El joven Antonin era un estudiante excepcional, se graduó con el mejor promedio de la Xavier High School en Manhattan, fue el primero de su clase en Georgetown y magna cum laude en la Facultad de Derecho en Harvard.

Ejerció la abogacía por seis años en Cleveland antes de aceptar un puesto como maestro de derecho en la Universidad de Virginia en 1967. Cuatro años después se convirtió en servidor público, primeramente como abogado de la Oficina de Telecomunicaciones y luego como presidente de la Conferencia Administrativa de Estados Unidos, dependencia de la rama ejecutiva que da asesoría a los reguladores federales.

En 1974, el presidente Richard M. Nixon lo nominó para subprocurador general a cargo de la Oficina de Consejería Legal, una unidad de élite del Departamento de Justicia que da asesoría a la rama ejecutiva.

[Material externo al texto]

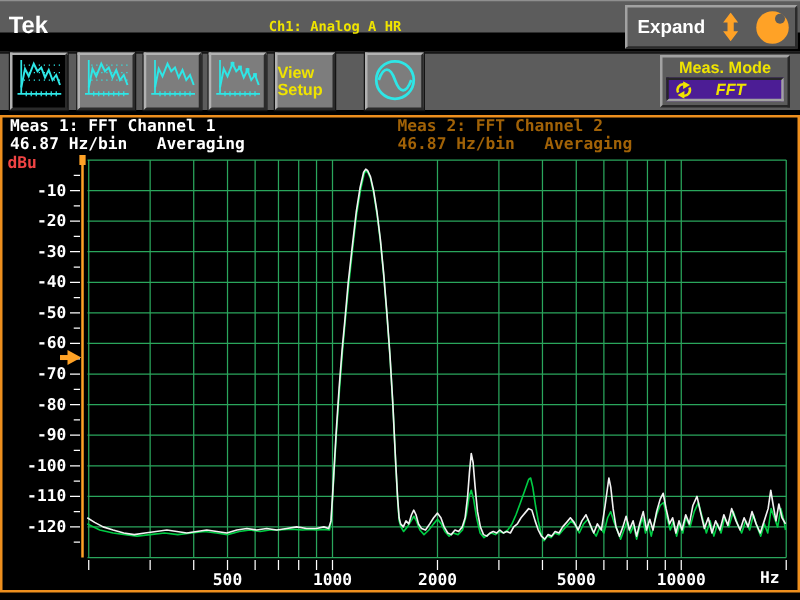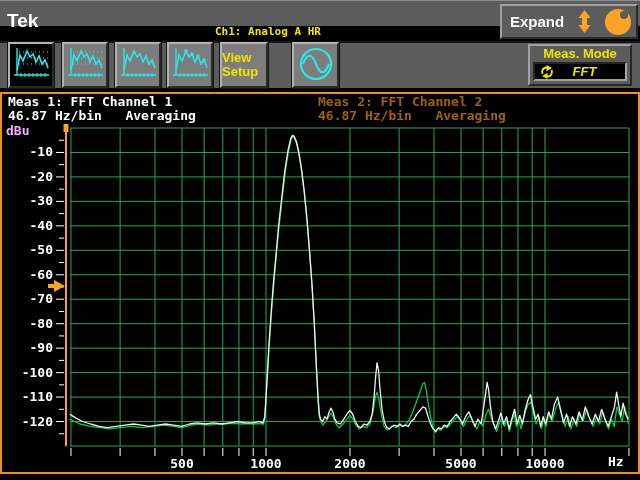"Ch1: Analog A HR" .ch1 { top: 24px -> 14px }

Fue confirmado por el Senado poco después de que Nixon renunciara a la Presidencia.

En 1977, Scalia regresó al cuerpo académico legal, uniéndose al profesorado de derecho en la Universidad de Chicago.

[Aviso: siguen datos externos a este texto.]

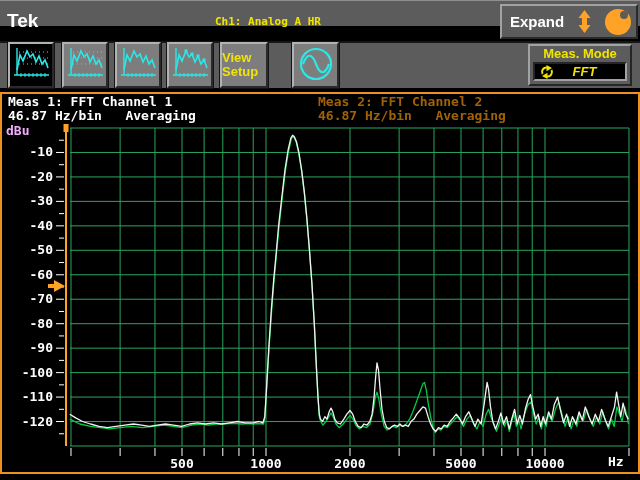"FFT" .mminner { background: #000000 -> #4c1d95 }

Scalia rechazó un escaño en la Corte federal de Apelaciones en Chicago con la esperanza de que sería nominado para formar parte de la Corte federal de Apelaciones para el Circuito del Distrito de Columbia, cuya lista de litigios, ubicación y prestigio le atraían. La primera vacante en el Circuito de D.C. en los años de Reagan fue ocupada por otro prominente profesor conservador de derecho, Robert H. Bork. Pero la segunda la ocupó Scalia en 1982.

En una entrevista para C-Span en el 2009, Scalia reflexionó sobre su papel y su legado, describiendo una modesta concepción del papel que juega un magistrado de la Suprema Corte.

‘Nosotros no hacemos las leyes, ni dictamos quién debe ganar’, dijo.

‘Nosotros decidimos quién gana en apego a la ley que la gente adoptó. Y muchas veces, si eres un buen juez, no te agrada mucho el resultado al que se llega’.